What Penalties Occur if You Do Not Comply With the GDPR?

Organizations that fail to comply with data protection regulations can face financial penalties. As per Article 83 of the GDPR, these fines are categorized into two tiers based on the severity of the infringement:

Lower Tier Fines

  • Up to €10 million or 2% of worldwide annual revenue (whichever amount is greater)
  • Applies to less serious violations, such as failure to maintain records or not notifying authorities of a data breach

Higher Tier Fines

  • Up to €20 million or 4% of global sales for the year (whichever amount is higher)
  • Applies to more severe breaches, including violations of data subject rights or unlawful processing of personal data

There are also other enforcement actions that supervisory authorities can impose on non-compliant organizations:

  • Warnings and reprimands for infringements, including formal notices
  • Temporary or permanent suspension of data processing functions
  • Suspension of data transfers to third countries or international companies
  • Users impacted by GDPR infringements can pursue compensation for damages

Summary

The GDPR is an extensive EU law that strengthens personal data protection for individuals living in the EU. It impacts organizations globally that process EU residents' data, mandating strict security measures and explicit consent for data handling.

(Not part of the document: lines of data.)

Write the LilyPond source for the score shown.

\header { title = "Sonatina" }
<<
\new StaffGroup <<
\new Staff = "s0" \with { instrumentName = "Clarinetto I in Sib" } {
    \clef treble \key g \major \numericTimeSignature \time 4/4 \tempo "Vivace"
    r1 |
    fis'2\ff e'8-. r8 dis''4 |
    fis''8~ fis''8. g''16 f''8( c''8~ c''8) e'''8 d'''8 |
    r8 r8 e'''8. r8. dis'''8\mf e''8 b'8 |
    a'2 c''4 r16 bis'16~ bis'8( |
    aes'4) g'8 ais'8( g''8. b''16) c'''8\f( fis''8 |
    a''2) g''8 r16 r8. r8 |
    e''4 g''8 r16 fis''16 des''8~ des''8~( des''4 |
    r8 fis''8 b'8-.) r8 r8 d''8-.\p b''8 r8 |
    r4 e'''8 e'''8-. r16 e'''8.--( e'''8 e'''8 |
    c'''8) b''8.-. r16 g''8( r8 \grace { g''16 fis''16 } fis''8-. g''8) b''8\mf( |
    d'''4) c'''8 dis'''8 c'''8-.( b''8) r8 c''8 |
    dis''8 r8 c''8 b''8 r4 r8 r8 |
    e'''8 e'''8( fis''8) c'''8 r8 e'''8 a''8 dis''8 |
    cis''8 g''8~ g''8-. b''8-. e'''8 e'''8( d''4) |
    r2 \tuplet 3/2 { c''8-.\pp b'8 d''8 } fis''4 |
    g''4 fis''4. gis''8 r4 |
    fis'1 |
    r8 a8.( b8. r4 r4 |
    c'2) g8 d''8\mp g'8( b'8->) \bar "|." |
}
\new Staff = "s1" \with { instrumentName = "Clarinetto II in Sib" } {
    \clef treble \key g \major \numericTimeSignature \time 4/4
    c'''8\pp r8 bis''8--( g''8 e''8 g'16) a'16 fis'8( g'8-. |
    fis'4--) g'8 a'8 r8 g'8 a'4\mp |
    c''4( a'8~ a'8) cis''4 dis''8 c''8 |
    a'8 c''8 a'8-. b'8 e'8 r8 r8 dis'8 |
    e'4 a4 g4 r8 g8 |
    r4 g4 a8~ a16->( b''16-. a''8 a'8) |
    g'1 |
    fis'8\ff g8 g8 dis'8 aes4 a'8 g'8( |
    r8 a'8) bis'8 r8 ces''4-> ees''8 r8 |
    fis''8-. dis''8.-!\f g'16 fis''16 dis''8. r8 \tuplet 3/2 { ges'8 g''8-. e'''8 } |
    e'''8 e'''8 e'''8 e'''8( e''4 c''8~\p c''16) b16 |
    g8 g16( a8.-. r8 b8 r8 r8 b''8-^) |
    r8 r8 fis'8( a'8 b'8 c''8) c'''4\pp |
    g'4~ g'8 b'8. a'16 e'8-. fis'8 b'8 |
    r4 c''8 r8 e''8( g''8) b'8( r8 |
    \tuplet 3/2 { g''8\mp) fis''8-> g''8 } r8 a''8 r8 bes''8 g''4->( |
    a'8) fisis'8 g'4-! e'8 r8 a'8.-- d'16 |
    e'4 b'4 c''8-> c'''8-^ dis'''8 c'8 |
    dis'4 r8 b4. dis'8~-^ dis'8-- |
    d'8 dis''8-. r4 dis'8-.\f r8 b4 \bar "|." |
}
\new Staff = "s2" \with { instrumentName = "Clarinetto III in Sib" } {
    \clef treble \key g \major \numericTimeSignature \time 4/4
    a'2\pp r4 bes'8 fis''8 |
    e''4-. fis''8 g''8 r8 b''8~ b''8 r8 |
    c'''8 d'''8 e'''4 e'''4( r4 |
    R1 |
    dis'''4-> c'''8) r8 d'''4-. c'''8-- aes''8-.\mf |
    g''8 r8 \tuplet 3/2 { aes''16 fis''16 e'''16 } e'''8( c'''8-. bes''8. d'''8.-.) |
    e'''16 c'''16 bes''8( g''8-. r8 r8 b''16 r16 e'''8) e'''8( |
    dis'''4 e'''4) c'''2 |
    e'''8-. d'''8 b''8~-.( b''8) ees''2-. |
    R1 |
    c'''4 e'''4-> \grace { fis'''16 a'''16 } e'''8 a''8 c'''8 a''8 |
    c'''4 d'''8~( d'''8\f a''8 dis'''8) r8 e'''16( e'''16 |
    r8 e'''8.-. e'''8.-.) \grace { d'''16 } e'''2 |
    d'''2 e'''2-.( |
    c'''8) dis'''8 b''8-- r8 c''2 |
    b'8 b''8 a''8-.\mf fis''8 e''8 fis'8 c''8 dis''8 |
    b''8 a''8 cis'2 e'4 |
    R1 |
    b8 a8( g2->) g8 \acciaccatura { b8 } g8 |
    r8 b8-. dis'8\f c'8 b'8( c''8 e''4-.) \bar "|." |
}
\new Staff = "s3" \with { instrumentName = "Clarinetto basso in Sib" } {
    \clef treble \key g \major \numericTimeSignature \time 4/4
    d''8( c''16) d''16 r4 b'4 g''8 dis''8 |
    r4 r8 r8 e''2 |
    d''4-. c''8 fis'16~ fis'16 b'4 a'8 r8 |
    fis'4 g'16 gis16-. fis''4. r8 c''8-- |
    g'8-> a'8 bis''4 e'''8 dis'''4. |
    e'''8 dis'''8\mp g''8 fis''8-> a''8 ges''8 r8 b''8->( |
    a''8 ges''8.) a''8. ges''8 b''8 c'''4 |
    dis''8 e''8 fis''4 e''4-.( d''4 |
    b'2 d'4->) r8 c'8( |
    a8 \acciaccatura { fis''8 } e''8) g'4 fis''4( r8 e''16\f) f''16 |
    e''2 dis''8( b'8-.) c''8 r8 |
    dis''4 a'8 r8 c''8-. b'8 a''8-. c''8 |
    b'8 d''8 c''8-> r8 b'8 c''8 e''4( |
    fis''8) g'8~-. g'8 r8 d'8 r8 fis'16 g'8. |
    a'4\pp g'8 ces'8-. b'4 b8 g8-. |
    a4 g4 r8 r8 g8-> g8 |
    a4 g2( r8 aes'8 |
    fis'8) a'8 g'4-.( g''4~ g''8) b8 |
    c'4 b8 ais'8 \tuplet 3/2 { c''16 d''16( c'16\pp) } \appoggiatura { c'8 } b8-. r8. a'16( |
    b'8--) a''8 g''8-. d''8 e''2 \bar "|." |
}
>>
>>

To comply with GDPR, your company must:

  • Conduct a Data Protection Impact Assessment (DPIA) to understand and document its data processing activities
  • Justify data processing activities with valid legal grounds
  • Implement security techniques (like encryption) to secure personal data
  • Create a dedicated system to manage data subject requests
  • Appoint key personnel, such as a Data Protection Officer (DPO)
  • Implement strong security standards for international data transfers
  • Maintain detailed logs of data processing activities

Failure to comply can result in severe penalties, including fines up to €20 million or 4% of global annual revenue. Regular audits, staff training, and adapting to regulatory changes are required to maintain GDPR compliance.